### Passage retenu

Vous insistez sur la gravité des enjeux actuels. Quels sont, selon vous, les risques principaux liés à la situation actuelle ?
Les risques sont multiples et sérieux. Le premier danger est l’établissement d’un cadre juridique incohérent et instable. Comme nous l’avons souligné dans notre déclaration, nous avons actuellement trois cadres normatifs qui se chevauchent : la Constitution de 1991, la Charte de Transition de 2023, et la Constitution de 2024 dont l’application est partielle. Cette situation crée une confusion juridique qui fragilise notre État de droit.
Le second risque majeur est la perte de crédibilité internationale du Gabon. Si nous ne respectons pas nos engagements internationaux, notamment ceux liés à la Charte africaine de la démocratie, nous nous exposons à des sanctions qui pourraient avoir des conséquences graves pour notre économie et notre population.
Vous évoquez les actions prometteuses du CTRI à ses débuts. Qu’est-ce qui, selon vous, a changé dans leur démarche ?
Au début de la transition, le CTRI s’est engagé sur des principes clairs : restaurer l’intégrité des institutions et garantir une transition démocratique transparente et inclusive. Ces engagements ont suscité l’espoir d’un véritable renouveau démocratique. Cependant, nous constatons aujourd’hui une dérive préoccupante vers des décisions unilatérales, notamment dans l’élaboration du nouveau code électoral et de la Constitution de 2024, adoptés sans véritable concertation avec les forces vives de la nation.
Vous mentionnez des dérives dans le processus électoral, notamment les exclusions fondées sur l’âge ou la nationalité. Pourquoi pensez-vous que ces mesures sont particulièrement préoccupantes ?
Ces mesures d’exclusion sont particulièrement préoccupantes car elles violent le principe fondamental d’égalité devant la loi et le droit constitutionnel de tous les citoyens à participer à la vie politique de leur pays. De plus, elles sont élaborées dans un contexte où le processus de décision est monopolisé par une seule entité, le CTRI, sans débat public ni consultation des parties prenantes. Cette approche rappelle dangereusement les pratiques du régime précédent que le CTRI prétendait corriger.
Vous soulignez que la participation d’un membre du CTRI à l’élection présidentielle serait une violation des engagements internationaux. Comment évaluez-vous les répercussions de cette décision sur la scène internationale ?
Les répercussions seraient graves et multiples. D’abord, juridiquement, une telle candidature violerait l’article 25 alinéa 4 de la Charte africaine de la démocratie, qui interdit explicitement aux auteurs de changements anticonstitutionnels de gouvernement de participer aux élections. Cette violation exposerait non seulement les candidats à des poursuites potentielles, mais risquerait également d’entraîner des sanctions de l’Union africaine et de nos partenaires internationaux.

### Consignes de l'exercice
1. Reprenez l'entretien sur la transition gabonaise, tout ce qui va de « Vous mentionnez des » jusqu'à « particulièrement préoccupantes ? », en remplaçant « processus électoral » par « système électoral ».
2. Poursuivez l'entretien sur la transition gabonaise à la suite de sa dernière phrase.

### Données extraites d'une collection
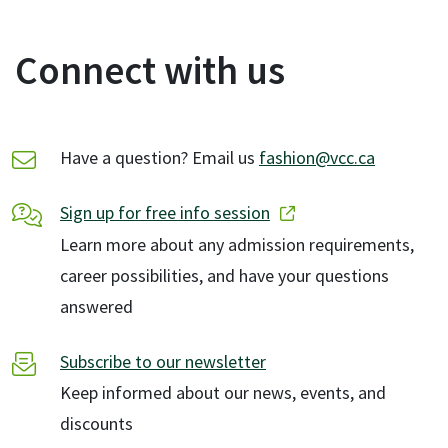
Connect with us
Have a question? Email us
fashion@vcc.ca
Sign up for free info session
Learn more about any admission requirements,
career possibilities, and have your questions
answered
Subscribe to our newsletter
Keep informed about our news, events, and
discounts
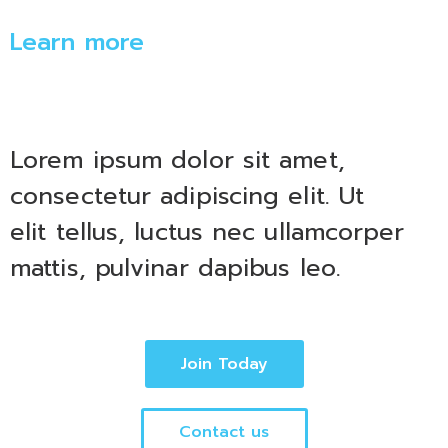
Learn more
Lorem ipsum dolor sit amet,
consectetur adipiscing elit. Ut
elit tellus, luctus nec ullamcorper
mattis, pulvinar dapibus leo.
Join Today
Contact us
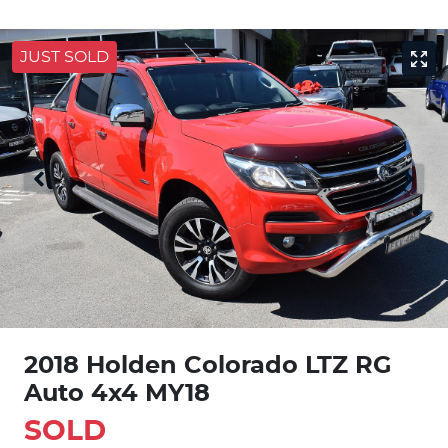
JUST SOLD
2018 Holden Colorado LTZ RG
Auto 4x4 MY18
SOLD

### Résultats des consignes
1.
Vous mentionnez des dérives dans le système électoral, notamment les exclusions fondées sur l’âge ou la nationalité. Pourquoi pensez-vous que ces mesures sont particulièrement préoccupantes ?

2.
Selon vous, pourquoi une telle candidature mettrait-elle en péril la cohésion nationale et l’avenir démocratique du Gabon ?
Une telle candidature représenterait une trahison des engagements initiaux du CTRI et compromettrait gravement la crédibilité de tout le processus de transition. Elle donnerait l’impression d’un coup d’État déguisé visant non pas à restaurer la démocratie, mais à installer un nouveau pouvoir autoritaire. Cela pourrait provoquer une profonde crise de légitimité et raviver les tensions sociales que nous cherchons précisément à apaiser.
Vous appelez les militaires à se retirer de la scène politique pour préserver leur honneur et celui de l’institution. Quels seraient, selon vous, les moyens concrets de garantir une transition réussie ?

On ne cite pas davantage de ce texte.